Beyond historical examples from contexts of slavery and colonialism in Africa, the experiences of gender-transgressive black South Africans and transwomen facing homophobic and transphobic violence today is reminiscent of the problems rooted in colonialism and Western discursive violence through imposition of Western-minded labels and definitions for LGBT South Africans. An odd problem appears for how can South African transgender communities identify without some reference at least to the broader world’s notions of sexuality and gender. It seems inescapable and evident in not only some of the vocabulary used by South African LGBTI to describe themselves, but also due to the fact that many African cultures seem to reinforce a concept of gender that is rooted in a male-female binary (Baderoon 392).
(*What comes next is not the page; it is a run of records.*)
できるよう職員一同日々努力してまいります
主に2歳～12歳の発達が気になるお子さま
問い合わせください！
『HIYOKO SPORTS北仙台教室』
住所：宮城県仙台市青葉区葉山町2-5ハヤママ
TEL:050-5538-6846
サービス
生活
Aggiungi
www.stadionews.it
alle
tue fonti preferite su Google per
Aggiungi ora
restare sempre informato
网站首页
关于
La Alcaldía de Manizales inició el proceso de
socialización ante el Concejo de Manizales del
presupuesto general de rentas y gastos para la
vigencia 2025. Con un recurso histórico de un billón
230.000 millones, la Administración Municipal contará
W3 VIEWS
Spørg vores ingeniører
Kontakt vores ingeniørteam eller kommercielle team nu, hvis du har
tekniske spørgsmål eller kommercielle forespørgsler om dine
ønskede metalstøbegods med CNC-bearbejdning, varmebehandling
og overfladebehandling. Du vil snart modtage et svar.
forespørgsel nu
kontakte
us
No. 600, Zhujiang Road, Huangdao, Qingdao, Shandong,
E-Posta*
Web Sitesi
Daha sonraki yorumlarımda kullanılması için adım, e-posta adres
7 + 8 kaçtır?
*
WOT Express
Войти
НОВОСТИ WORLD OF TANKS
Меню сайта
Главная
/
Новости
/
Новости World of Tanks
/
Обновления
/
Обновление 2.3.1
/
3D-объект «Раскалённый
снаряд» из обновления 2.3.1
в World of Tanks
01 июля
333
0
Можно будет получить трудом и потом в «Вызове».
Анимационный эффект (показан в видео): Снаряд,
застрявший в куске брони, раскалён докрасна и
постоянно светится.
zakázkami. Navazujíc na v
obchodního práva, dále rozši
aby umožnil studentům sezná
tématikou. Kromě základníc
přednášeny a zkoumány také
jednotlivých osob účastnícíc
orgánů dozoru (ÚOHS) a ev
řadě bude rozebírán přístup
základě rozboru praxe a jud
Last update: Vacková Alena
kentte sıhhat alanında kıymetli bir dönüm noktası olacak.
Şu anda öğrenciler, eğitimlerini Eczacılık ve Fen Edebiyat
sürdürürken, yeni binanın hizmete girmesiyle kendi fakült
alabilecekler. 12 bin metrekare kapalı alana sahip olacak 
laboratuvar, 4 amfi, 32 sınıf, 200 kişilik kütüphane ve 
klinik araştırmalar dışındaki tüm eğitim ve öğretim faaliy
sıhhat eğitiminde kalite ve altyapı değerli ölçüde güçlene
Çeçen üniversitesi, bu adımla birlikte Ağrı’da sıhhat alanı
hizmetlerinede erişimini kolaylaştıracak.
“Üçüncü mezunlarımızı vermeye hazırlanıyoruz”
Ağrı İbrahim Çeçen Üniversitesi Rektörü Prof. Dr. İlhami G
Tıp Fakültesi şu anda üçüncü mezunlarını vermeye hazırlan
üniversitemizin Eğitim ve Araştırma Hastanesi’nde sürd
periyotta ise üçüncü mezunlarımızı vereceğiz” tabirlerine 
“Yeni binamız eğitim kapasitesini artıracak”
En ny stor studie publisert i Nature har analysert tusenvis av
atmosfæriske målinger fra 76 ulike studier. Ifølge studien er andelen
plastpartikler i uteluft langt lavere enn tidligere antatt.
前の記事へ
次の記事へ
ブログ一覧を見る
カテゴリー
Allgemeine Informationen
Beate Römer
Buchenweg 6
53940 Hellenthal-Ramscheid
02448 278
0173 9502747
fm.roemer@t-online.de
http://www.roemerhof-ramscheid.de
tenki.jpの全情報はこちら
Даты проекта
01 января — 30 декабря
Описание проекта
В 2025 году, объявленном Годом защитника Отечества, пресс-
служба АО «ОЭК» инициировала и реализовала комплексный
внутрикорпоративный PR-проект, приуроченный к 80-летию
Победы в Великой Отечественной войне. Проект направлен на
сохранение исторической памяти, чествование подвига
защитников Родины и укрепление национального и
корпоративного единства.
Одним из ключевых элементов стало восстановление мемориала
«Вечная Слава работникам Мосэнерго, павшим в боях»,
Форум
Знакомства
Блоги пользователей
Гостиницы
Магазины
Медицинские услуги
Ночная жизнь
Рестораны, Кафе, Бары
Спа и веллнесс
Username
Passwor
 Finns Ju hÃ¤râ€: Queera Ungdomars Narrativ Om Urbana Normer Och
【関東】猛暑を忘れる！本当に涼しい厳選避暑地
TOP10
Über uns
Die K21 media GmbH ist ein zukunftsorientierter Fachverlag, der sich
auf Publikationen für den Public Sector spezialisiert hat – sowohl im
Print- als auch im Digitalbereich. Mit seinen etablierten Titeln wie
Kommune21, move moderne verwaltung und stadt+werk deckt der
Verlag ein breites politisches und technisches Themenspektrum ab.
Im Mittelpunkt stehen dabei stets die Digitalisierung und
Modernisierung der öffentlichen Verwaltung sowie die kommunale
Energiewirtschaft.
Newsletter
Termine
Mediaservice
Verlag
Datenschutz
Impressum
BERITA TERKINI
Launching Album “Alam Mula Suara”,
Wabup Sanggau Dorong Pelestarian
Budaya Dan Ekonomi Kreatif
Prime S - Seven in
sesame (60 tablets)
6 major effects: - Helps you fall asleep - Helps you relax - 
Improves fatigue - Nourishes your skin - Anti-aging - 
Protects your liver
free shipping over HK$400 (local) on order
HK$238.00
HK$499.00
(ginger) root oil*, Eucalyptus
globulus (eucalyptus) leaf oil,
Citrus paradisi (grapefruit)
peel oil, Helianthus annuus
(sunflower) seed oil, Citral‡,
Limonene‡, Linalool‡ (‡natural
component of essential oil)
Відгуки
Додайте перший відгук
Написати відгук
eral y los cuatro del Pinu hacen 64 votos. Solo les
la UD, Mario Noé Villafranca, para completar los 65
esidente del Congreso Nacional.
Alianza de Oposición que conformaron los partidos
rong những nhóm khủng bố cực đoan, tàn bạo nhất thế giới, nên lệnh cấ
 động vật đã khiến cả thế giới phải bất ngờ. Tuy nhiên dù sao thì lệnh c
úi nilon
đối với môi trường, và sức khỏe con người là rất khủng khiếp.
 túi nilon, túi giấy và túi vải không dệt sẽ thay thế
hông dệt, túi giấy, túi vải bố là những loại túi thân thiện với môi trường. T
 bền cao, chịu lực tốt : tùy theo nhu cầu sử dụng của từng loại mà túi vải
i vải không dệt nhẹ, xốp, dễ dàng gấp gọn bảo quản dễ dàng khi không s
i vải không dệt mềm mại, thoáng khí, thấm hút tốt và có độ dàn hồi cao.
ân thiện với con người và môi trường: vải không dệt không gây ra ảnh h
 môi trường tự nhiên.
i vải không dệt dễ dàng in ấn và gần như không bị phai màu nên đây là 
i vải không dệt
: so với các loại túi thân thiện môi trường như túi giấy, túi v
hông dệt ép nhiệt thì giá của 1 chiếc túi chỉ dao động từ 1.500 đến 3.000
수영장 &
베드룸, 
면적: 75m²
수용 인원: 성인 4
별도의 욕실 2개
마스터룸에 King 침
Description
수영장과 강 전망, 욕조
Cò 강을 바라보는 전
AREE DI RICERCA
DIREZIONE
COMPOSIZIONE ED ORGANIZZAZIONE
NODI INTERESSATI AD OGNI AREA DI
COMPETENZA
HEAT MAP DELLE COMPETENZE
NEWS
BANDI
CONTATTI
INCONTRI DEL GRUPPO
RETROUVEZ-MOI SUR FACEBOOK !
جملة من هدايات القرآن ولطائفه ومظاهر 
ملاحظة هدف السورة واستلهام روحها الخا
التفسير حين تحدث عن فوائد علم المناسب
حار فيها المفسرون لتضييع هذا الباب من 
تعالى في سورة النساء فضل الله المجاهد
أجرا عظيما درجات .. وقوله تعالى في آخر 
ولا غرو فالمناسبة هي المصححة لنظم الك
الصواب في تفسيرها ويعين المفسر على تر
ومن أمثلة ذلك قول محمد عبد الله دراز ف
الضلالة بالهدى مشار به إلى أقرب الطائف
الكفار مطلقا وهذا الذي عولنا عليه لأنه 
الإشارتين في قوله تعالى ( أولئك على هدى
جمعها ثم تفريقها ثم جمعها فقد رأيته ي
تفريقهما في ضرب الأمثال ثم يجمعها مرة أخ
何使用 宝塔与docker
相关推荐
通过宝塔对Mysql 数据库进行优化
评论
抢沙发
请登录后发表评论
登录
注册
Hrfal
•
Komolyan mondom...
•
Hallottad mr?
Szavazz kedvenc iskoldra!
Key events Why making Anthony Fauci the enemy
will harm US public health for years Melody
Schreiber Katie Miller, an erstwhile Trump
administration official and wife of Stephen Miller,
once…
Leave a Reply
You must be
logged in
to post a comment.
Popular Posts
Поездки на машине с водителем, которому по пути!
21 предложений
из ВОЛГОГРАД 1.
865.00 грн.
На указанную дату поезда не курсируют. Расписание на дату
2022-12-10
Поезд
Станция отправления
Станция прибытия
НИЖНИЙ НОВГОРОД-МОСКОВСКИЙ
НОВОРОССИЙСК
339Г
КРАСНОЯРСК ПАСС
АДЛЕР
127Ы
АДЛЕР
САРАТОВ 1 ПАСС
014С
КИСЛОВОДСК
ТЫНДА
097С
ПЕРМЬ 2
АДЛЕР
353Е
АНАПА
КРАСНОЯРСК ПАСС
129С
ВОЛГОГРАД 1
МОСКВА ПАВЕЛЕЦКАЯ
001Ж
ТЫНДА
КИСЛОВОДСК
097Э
Societies may have “boy wives” or “male daughters,” but that is still rooted in some binary that seems inevitable and exclusive to those with no interest in male or female identities (Sweet 140).  Fortunately, some efforts at surpassing a gender binary have taken place in South Africa due to the growing indigenous vocabulary for gender and sexual diversity (Baderoon 414). The space for moving beyond the gender binary seems to only appear in the case of a transman, Gerard, who defines masculinity or the male identity on an individual level by not binding his breasts, for example (412). This form of transgender identity, individualized and not linked to any notion of spirituality or kin relations like transvested male healers, however, seems to resemble Western notions of gender and sexuality not based in community-oriented notions of gender seen in pre-colonial Africa.

Nevertheless, the problems transgender identities face in South Africa, if still primarily based in transing to another socially-recognized gender, remain linked to the pre-colonial past and colonialism’s destructive impact through heteronormative Christianity as demonstrated by Baderoon and Sweet. The masculinization and sexualization of black bodies, oddly never mentioned by Baderoon but present in white American mainstream media coverage of Delisa Newton, an African-American transwoman mocked for trying to pass as a woman, must also be relevant to issues of homophobia and transphobia in South Africa (Skidmore 293). Black bodies in South Africa and elsewhere remain seen as oversexualized and demonized as well, since the days of Sarah Baartman, from what is now South Africa, who was paraded throughout 18th century Europe because of her buttocks and later dissected (lecture). Thus, black bodies are either oversexualized and acceptable for receiving or committing assault or seen as inferior and monstrous. However, the solution for lesbian South African photographer Muholi is to capture images of intimacy and sexual affirmation among trans and lesbian models, challenging widely disseminated images of beaten lesbians, for instance, attempts to raise consciousness of the sexuality and happiness of lesbians and transgender South Africans (Baderoon 401).

Overall, the readings of the course relevant to Africa and African bodies, though critical of Western colonialism and imperialist discourse on defining transgender, still perpetuate a gender binary. Moreover, what about male homosexuality and other divergent conceptual fields of gender exist in African cultures, especially for female-bodied individuals? Sweet’s article perpetuates a form of male-centered approaches to understanding transgender identity in Central Africa and the diaspora. Baderoon’s exploration of South African transgender and lesbian identities in South Africa seeks to move beyond that in the 21st century, while also the need for LGBTI communities in South Africa to redefine and assert themselves in the public sphere through local forms.